# Lyft app



## Jennyma (Jul 16, 2016)

It was kind of trash today.kept saying I was offline when I wasn’t. My signal was strong. Also said I was not in the location and I was.

However the little rating thing would not appear for me to tell em.


----------



## I'lltipyouintheapp (Jul 3, 2019)

Try deleting your app from the phone then downloading it again. Some of the updates on the LYFT app will stop this from happening to you.


----------



## peteyvavs (Nov 18, 2015)

I'lltipyouintheapp said:


> Try deleting your app from the phone then downloading it again. Some of the updates on the LYFT app will stop this from happening to you.


Or just quit driving for Lyft.


----------



## I'lltipyouintheapp (Jul 3, 2019)

Or stop telling people what to do and who to work for.


----------



## oleole20 (Apr 8, 2019)

I'lltipyouintheapp said:


> Or stop telling people what to do


But you just told OP (*Jennyma* ) what to do, that's very hypocritical if you.


----------



## I'lltipyouintheapp (Jul 3, 2019)

She was LITERALLY complaining about it which is the same as asking for advice. My advice to her was specific to her issue. 
*peteyvavs *was being judgmental and non-helpful. This LYFT vs UBER thing is tiring. Everyone chooses who to work for. LYFT works for me, I make the money I want driving for them but everyone lurks on here simply to say how much they hate it. It's super nonproductive.


----------



## oleole20 (Apr 8, 2019)

I'lltipyouintheapp said:


> *@peteyvavs *was being judgmental and non-helpful.


The way I see it he was giving advice even though you don't agree with him. He probably have more experience driving for Lyft than OP and he's giving her advice based on his experience. 


I'lltipyouintheapp said:


> LYFT works for me, I make the money I want driving for them but everyone lurks on here simply to say how much they hate it.

⁂

◆ Aim of the task ◆
Transcribe the Lyft app thread word for word, starting at "But you just" and ending at "It's super nonproductive.".

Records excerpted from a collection
⁂

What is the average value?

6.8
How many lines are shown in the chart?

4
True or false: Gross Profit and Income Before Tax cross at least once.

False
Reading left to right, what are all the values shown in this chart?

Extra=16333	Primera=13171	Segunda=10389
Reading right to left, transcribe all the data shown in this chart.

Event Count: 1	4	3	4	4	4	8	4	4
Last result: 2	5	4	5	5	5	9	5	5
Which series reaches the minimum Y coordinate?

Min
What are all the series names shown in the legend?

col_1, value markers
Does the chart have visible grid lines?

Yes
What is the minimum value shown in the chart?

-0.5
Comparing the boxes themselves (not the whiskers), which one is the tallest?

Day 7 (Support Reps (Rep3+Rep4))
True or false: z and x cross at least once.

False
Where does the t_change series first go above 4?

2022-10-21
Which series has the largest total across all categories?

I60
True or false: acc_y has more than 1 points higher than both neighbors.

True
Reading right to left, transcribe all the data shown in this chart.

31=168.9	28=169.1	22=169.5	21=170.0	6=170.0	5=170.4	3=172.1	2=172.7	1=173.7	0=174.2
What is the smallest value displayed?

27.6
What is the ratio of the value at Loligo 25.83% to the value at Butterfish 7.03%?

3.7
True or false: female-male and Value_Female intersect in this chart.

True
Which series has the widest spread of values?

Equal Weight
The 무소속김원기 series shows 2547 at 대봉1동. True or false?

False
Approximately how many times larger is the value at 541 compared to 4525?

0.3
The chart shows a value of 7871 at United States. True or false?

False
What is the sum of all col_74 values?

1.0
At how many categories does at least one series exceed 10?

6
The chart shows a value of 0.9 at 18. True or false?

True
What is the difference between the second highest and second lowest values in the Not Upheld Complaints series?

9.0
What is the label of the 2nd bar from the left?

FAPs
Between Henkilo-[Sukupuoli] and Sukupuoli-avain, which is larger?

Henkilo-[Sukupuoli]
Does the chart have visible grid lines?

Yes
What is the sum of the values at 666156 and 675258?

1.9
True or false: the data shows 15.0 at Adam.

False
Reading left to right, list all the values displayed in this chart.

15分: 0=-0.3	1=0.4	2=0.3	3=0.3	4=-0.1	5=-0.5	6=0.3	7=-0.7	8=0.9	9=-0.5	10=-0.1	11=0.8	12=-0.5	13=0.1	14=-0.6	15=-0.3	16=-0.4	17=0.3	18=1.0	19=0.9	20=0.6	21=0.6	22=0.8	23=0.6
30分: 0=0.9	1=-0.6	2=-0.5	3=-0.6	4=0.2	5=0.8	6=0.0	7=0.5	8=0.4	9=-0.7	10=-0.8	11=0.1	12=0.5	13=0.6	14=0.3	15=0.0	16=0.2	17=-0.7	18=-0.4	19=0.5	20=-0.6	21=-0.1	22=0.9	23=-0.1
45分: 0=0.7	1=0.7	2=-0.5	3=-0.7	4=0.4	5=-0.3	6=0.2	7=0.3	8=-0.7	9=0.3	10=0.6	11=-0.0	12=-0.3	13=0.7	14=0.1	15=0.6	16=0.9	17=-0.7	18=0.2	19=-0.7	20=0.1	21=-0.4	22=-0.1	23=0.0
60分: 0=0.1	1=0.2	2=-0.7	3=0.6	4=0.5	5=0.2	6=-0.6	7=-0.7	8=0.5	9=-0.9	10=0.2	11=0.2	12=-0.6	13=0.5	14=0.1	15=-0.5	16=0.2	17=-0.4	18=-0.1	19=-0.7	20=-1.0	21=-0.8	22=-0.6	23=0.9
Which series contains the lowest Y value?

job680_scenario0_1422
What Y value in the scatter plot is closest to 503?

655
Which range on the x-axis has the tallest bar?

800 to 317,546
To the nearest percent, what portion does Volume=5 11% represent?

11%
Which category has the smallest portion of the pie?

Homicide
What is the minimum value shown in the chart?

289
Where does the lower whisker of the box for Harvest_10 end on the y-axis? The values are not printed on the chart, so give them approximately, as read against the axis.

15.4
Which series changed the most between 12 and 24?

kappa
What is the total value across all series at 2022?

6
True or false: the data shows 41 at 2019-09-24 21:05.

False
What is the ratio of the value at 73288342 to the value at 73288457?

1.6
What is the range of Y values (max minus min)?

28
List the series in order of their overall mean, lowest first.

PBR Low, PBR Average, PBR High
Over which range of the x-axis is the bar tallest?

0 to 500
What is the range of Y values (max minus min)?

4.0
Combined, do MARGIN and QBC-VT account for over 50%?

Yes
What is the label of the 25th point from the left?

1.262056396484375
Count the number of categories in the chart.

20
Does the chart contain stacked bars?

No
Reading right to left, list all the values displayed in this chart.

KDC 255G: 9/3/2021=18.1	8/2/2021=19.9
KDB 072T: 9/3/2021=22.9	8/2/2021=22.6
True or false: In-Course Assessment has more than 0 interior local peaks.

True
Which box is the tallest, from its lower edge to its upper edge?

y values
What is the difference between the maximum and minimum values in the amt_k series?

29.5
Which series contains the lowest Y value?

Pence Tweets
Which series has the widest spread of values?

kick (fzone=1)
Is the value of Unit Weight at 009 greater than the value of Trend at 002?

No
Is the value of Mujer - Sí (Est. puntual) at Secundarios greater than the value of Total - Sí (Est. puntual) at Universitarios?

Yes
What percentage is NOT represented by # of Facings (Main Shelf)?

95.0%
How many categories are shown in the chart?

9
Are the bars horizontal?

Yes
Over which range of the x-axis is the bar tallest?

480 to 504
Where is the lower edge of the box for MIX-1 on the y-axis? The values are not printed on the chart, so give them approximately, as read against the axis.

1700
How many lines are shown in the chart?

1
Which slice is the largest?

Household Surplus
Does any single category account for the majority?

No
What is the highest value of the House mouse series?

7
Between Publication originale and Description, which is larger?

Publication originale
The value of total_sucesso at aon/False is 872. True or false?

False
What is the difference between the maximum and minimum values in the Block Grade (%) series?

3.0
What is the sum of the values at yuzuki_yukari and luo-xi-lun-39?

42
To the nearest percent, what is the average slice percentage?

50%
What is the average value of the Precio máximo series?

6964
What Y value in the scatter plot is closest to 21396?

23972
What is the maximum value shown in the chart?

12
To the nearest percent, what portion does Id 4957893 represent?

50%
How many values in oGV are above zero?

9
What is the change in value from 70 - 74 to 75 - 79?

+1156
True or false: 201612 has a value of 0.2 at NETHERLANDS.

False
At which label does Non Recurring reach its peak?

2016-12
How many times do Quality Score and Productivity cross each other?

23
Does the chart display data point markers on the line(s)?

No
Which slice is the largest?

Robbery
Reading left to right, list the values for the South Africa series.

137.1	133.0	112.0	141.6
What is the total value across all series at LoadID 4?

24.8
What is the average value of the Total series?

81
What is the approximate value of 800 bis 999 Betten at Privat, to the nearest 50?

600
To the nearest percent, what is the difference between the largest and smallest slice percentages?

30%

⁂

◆ Solution to this task ◆
But you just told OP (*Jennyma* ) what to do, that's very hypocritical if you.


----------



## I'lltipyouintheapp (Jul 3, 2019)

She was LITERALLY complaining about it which is the same as asking for advice. My advice to her was specific to her issue. 
*peteyvavs *was being judgmental and non-helpful. This LYFT vs UBER thing is tiring. Everyone chooses who to work for. LYFT works for me, I make the money I want driving for them but everyone lurks on here simply to say how much they hate it. It's super nonproductive.